9
votes

So I'm writing a program to test the endianess of a machine and print it. I understand the difference between little and big endian, however, from what I've found online, I don't understand why these tests show the endianess of a machine.

This is what I've found online. What does *(char *)&x mean and how does it equaling one prove that a machine is Little-Endian?

int x = 1;
if (*(char *)&x == 1) {
    printf("Little-Endian\n");
} else {
    printf("Big-Endian\n");
}
6
If you "already understand" the difference between big and little endian, why then is a basic test of endianess not understandable?wallyk
I know what it does and am not entirely sure why checking if a dereferenced version of the variable, cast as a pointer to a char will tell you that. Unless the endianness of a char is standard, in which case it'll tell you if it changes during that bitwise-cast.zebediah49

6 Answers

14
votes

If we split into different parts:

  1. &x: This gets the address of the location where the variable x is, i.e. &x is a pointer to x.

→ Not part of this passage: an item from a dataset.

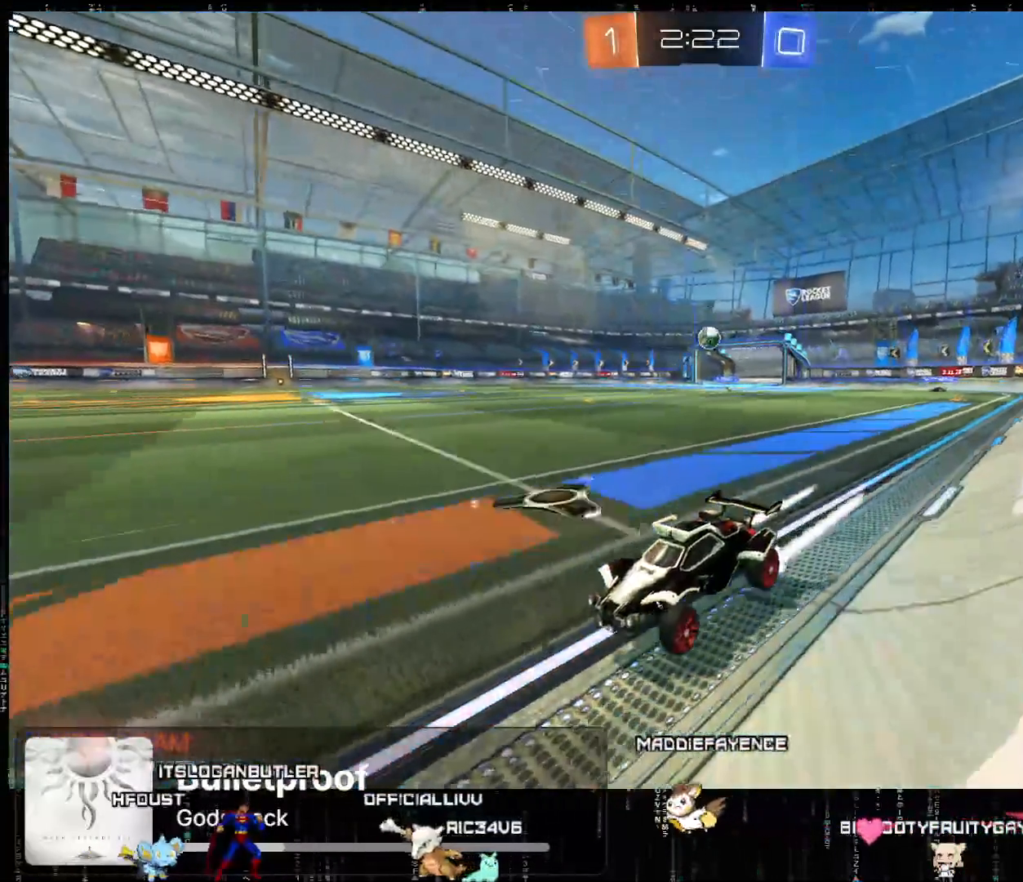
{"buttons": ["R2"], "left_stick": "center", "events": [[117, "left_stick", "right"], [183, "left_stick", "center"]]}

The type is int *.

  2. (char *)&x: This takes the address of x (which is a int *) and converts it to a char *.

  3. *(char *)&x: This dereferences the char * pointed to by &x, i.e. gets the values stored in x.

Now if we go back to x and how the data is stored. On most machines, x is four bytes. Storing 1 in x sets the least significant bit to 1 and the rest to 0. On a little-endian machine this is stored in memory as 0x01 0x00 0x00 0x00, while on a big-endian machine it's stored as 0x00 0x00 0x00 0x01.

What the expression does is get the first of those bytes and check if it's 1 or not.

4
votes

Here's what the memory will look like, assuming a 32b integer:

Little-endian
0x01000000 = 00000001000...00

Big-endian
0x00000001 = 0......01

Dereferencing a char * gives you one byte. Your test fetches the first byte at that memory location by interpreting the address as a char * and then dereferencing it.

1
votes

Breaking down *(char *)&x:

&x is the address of integer x

(char *) causes address of integer x to be treated as an address of a character (aka byte)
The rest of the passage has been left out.